As primeiras intimidações, segundo consta no boletim de ocorrência, teriam ocorrido na última quarta-feira (13), após a aprovação de um projeto de lei, assinado pelo vereador, no Legislativo.
O texto em questão estabelece a criação de multas e sanções administrativas para pessoas que forem flagradas consumindo drogas ilícitas em espaços públicos da capital mineira.
A medida estima o pagamento de até R$ 1,5 mil para quem for pego com as substâncias. Esse valor ainda sofrerá um reajuste anual com base na variação do Índice Nacional de Preços ao Consumidor Amplo - Especial (IPCA-E).
O suspeito entrou em contato, inicialmente pelas redes sociais. Em algumas mensagens, ele chega a dizer para o vereador: "Tu vai morrer", "Nois e os crias 'vai' te pegar de jeito", "Vamo te dar tiro de fuzil" e "Vou te encher de tiro".
Em seguida, o parlamentar conta que recebeu mensagens em seu número profissional, também com novas ameaças e acusações de crimes como racismo, do mesmo suspeito, que afirma ser do Rio de Janeiro. "Ele foi na minha página do Instagram, pegou meu telefone que utilizo no mandato com intenção de coibir meu trabalho enquanto parlamentar e se identificando como de extrema esquerda, criticando a direita, falando que somos extremistas e ele me ameaçando, curiosamente", disse o vereador para a Itatiaia.
À reportagem, ele afirmou que além da Polícia Civil, também acionou a Presidência da Câmara Municipal e o Ministério Público (MPMG) sobre o episódio.

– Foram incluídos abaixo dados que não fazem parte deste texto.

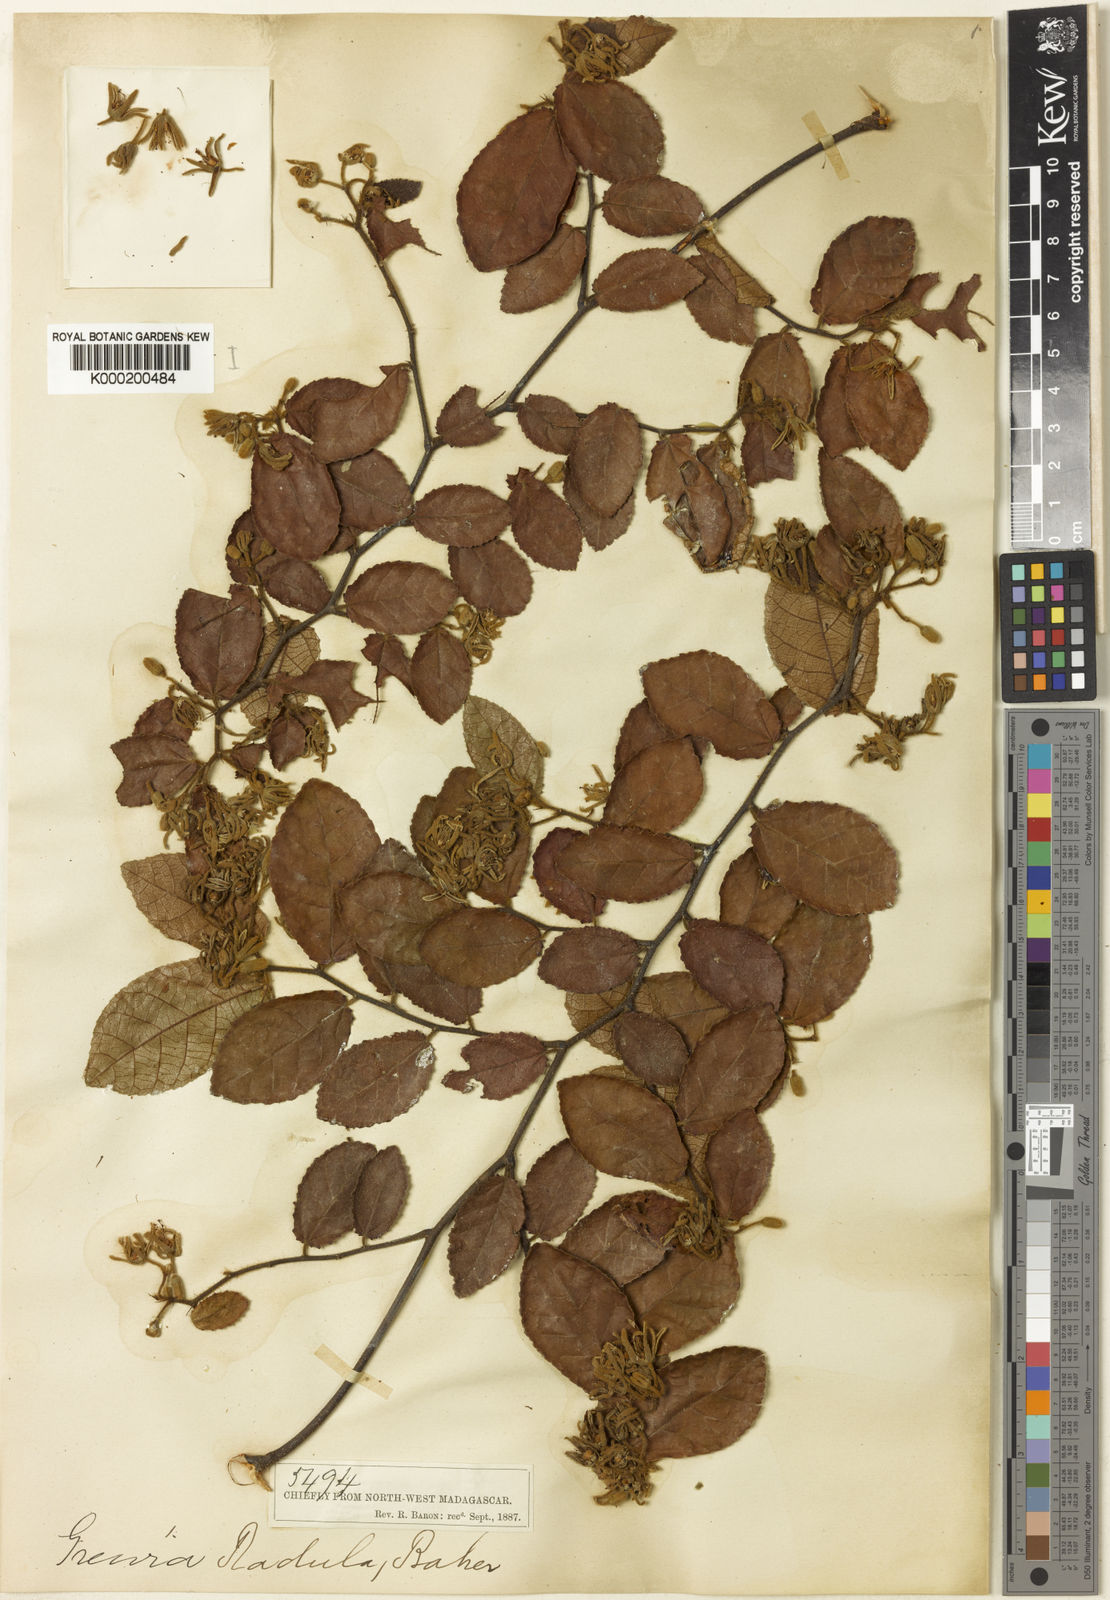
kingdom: Plantae
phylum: Tracheophyta
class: Magnoliopsida
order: Malvales
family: Malvaceae
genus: Grewia
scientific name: Grewia radula
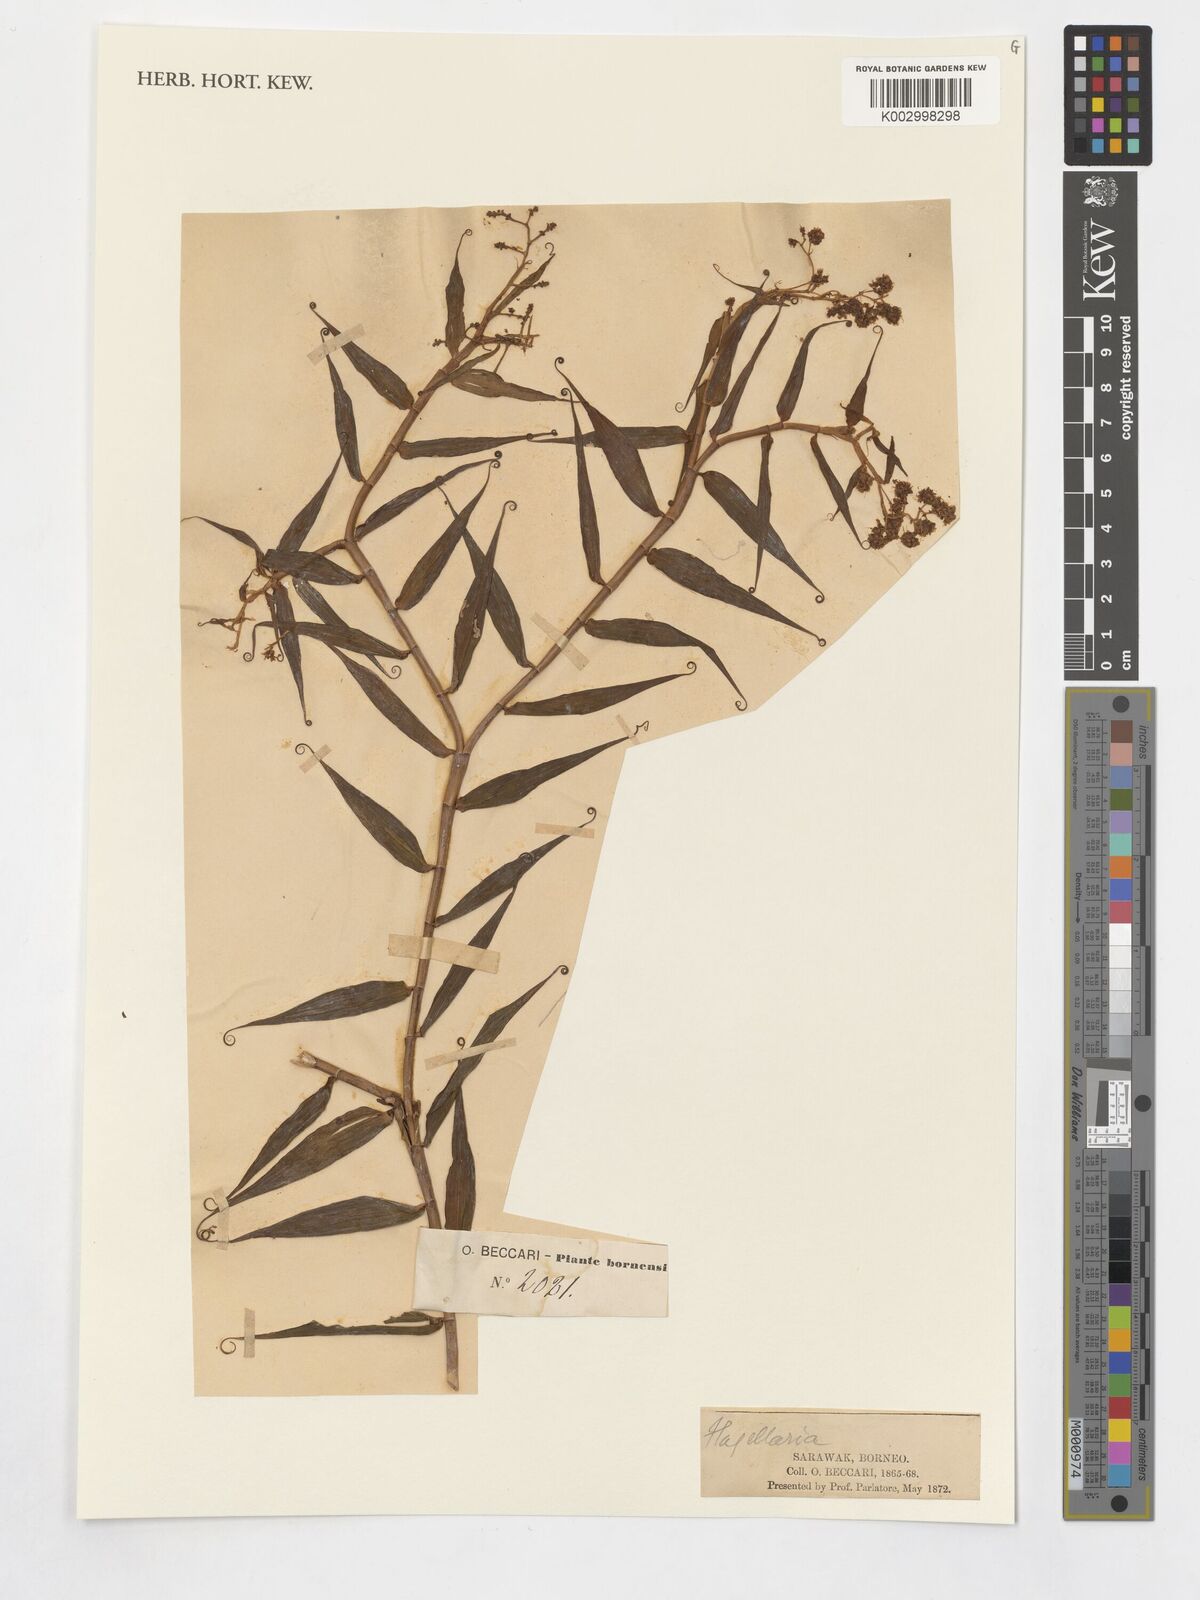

Esse é o segundo caso de ameaças à parlamentares da capital mineira. Em fevereiro deste ano, a vereadora Juhlia Santos (PSOL) revelou ter sido alvo de ameaças de morte com conteúdo racista e transfóbico.
No caso de Juhlia, a condicionante para que as ameaças cessassem seria a renúncia do mandato no Legislativo.
Desde então a vereadora passou a receber escolta, o que não impediu que novas ameaças fossem feitas. O presidente da Casa, vereador Juliano Lopes (Podemos), acionou a Polícia Federal (PF) e também pediu reforço na escolta da Guarda Municipal.